Establishing a Nap Schedule That Works for You

Establishing a Nap Schedule That Works for You

  • By Tamar Paluch

Life with a newborn revolves around food and sleep - both form the foundations for healthy growth and development. Good sleep during the day often means better sleep at night, but sleeping well doesn’t always come naturally to babies. In fact, most new parents will rank sleeping as one of their biggest challenges in those early months.  And because it also impacts on our ability to sleep, function and self-regulate as parents, it is important to get things in order as best you can.   

How long do babies nap? 

While you might have expectations about your baby’s schedule, it’s important to keep an open mind and prepare for a lot of ups and downs before you settle into a routine that works. During the first month, babies need around 16 hours of sleep per day and will go back to sleep after 1-2 hours of being awake. Nap schedules vary from baby to baby, but this is what you can expect based on your baby’s age:  

1- to 3-month-old nap schedule 

  • Babies in this age group are still sleeping a lot and napping around 3-4 times/day 
  • 30 minutes to 2 hours per nap 

4- to 6-month-old nap schedule 

  • 2-3 naps/day 
  • 1-2 hours per nap 

7- to 12-month-old nap schedule 

  • 2 naps/day (one in the morning & one in the afternoon) 
  • 1-2 hours per nap 

12-month-old nap schedule 

  • Expect 1-2 naps/day 
  • Around 2 hours per nap 

Before five months, it is best to follow natural rhythms to establish a nap schedule. Aim for feed-play-sleep, to avoid feeding as a sleep association. After this age you can work on a schedule which is regulated by the clock. 

How to get baby onto a nap schedule 

Routine, routine, routine! It is important that a nap schedule is predictable for both you and your baby. In fact, creating predictable nap routines is a great way to lay lifelong foundations for healthy sleep habits.  

  • Setting: A dark, quiet room will help your baby sleep. If it’s noisy, you can use a white noise machine. 
  • Mood: Find what it is that helps your baby relax. Some helpful methods include swaddling or baby massage or using a soft light projector and music. Some people put their baby down and leave the room, others gently rock their baby to sleep.  
  • Timing: Try to get your baby to sleep at the same time each day. Aim to get them to bed around 5-10 minutes before you expect them to be tired.  
  • Cues: Watch for yawning, sucking fingers, jerky movements or staring into the distance. Try to get your baby ready for sleep before they are overtired.  
  • Self-settling: From around three months, put your baby to bed drowsy but awake. They may grizzle for a few minutes but give them a chance to fall asleep on their own. 
  • Safety: Sleep safety guidelines recommend a crib without blankets, toys or pillows. Babies should be placed on their backs to sleep. 
  • Self-care: If possible, rest when baby rests – especially in the early months.  

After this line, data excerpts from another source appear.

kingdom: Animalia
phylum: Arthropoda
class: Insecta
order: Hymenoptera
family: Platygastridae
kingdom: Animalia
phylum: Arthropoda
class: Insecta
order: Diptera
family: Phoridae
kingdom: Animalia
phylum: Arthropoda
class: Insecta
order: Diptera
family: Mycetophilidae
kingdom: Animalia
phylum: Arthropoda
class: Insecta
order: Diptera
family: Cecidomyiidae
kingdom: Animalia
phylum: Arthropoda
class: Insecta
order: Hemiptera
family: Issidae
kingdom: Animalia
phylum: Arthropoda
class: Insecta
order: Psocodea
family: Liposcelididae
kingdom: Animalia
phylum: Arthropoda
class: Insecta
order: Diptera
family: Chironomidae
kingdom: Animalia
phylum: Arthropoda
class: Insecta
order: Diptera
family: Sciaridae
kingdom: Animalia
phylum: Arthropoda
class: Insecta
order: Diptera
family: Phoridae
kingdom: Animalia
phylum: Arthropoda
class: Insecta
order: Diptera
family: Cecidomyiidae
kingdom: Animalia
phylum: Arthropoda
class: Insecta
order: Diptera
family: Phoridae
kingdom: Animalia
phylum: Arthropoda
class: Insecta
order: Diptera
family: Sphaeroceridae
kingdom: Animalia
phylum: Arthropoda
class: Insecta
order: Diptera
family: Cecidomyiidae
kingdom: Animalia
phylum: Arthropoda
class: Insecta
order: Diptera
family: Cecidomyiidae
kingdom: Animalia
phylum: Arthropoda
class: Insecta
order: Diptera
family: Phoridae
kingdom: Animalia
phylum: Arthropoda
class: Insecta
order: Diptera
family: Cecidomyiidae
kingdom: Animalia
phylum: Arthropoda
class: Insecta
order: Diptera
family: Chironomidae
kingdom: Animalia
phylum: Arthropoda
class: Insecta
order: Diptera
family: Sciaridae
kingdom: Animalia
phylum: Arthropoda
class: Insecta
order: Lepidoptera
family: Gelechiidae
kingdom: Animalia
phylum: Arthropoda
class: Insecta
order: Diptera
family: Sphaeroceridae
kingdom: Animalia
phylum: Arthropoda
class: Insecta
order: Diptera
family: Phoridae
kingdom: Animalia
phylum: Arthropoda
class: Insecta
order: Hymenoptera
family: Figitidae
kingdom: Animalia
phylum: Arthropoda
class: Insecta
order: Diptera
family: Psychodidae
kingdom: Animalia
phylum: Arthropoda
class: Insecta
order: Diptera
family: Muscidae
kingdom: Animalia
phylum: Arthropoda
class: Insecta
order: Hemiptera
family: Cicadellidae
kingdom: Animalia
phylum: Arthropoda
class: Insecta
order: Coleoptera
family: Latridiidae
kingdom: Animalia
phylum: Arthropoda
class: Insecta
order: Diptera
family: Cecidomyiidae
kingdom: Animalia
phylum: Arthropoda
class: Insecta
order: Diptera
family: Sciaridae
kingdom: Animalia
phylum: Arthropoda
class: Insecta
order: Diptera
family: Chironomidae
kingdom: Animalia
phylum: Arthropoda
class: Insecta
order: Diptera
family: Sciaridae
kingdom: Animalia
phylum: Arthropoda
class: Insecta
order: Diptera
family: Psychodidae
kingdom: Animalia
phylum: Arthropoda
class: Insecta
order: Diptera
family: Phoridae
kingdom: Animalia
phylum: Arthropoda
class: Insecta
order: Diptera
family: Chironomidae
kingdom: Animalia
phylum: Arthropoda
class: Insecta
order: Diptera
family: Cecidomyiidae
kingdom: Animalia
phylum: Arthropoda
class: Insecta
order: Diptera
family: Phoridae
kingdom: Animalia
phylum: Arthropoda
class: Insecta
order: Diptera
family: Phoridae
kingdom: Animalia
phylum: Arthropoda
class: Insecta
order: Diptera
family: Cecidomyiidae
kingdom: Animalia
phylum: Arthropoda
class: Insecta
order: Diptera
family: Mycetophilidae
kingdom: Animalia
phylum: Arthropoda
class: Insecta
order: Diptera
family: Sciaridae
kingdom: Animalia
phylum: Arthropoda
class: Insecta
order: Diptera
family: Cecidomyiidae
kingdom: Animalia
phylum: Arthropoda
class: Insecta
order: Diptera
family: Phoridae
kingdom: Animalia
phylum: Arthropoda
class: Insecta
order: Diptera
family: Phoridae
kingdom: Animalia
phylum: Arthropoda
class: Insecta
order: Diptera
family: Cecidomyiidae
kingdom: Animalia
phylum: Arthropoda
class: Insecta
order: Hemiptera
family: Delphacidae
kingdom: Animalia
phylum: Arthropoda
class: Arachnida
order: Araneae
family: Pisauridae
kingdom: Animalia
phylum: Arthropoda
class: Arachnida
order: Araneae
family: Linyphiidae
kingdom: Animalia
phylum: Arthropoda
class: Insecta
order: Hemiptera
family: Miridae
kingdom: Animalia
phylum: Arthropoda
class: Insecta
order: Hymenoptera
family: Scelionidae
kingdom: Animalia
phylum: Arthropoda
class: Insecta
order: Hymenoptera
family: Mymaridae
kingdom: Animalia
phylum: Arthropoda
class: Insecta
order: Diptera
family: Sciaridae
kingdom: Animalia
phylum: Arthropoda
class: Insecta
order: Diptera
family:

Keep in mind that some babies nap well, and for others naptime will be more challenging. Try to maintain consistency and a measure of flexibility for when things don’t quite go to plan. The Emulait App offers you a way to track baby’s sleep - the better you understand the natural sleep habits and needs of babies, the more realistic your expectations will be and the easier it will be to troubleshoot. 

In summary 

As new parents, it’s important to be patient with yourself and your newborn when it comes to sleeping, eating, and everything in between. It is helpful to have a predictable nap schedule - try various tactics that work for your family’s lifestyle and routine. Be aware that growth spurts and bouts of illness can result in sleep regressions or disruptions.  

If you and your baby are struggling to find a good sleeping groove, reach out to your healthcare provider. Sleeping well is important for a baby’s growth and development, and for your everyday functioning and mental health.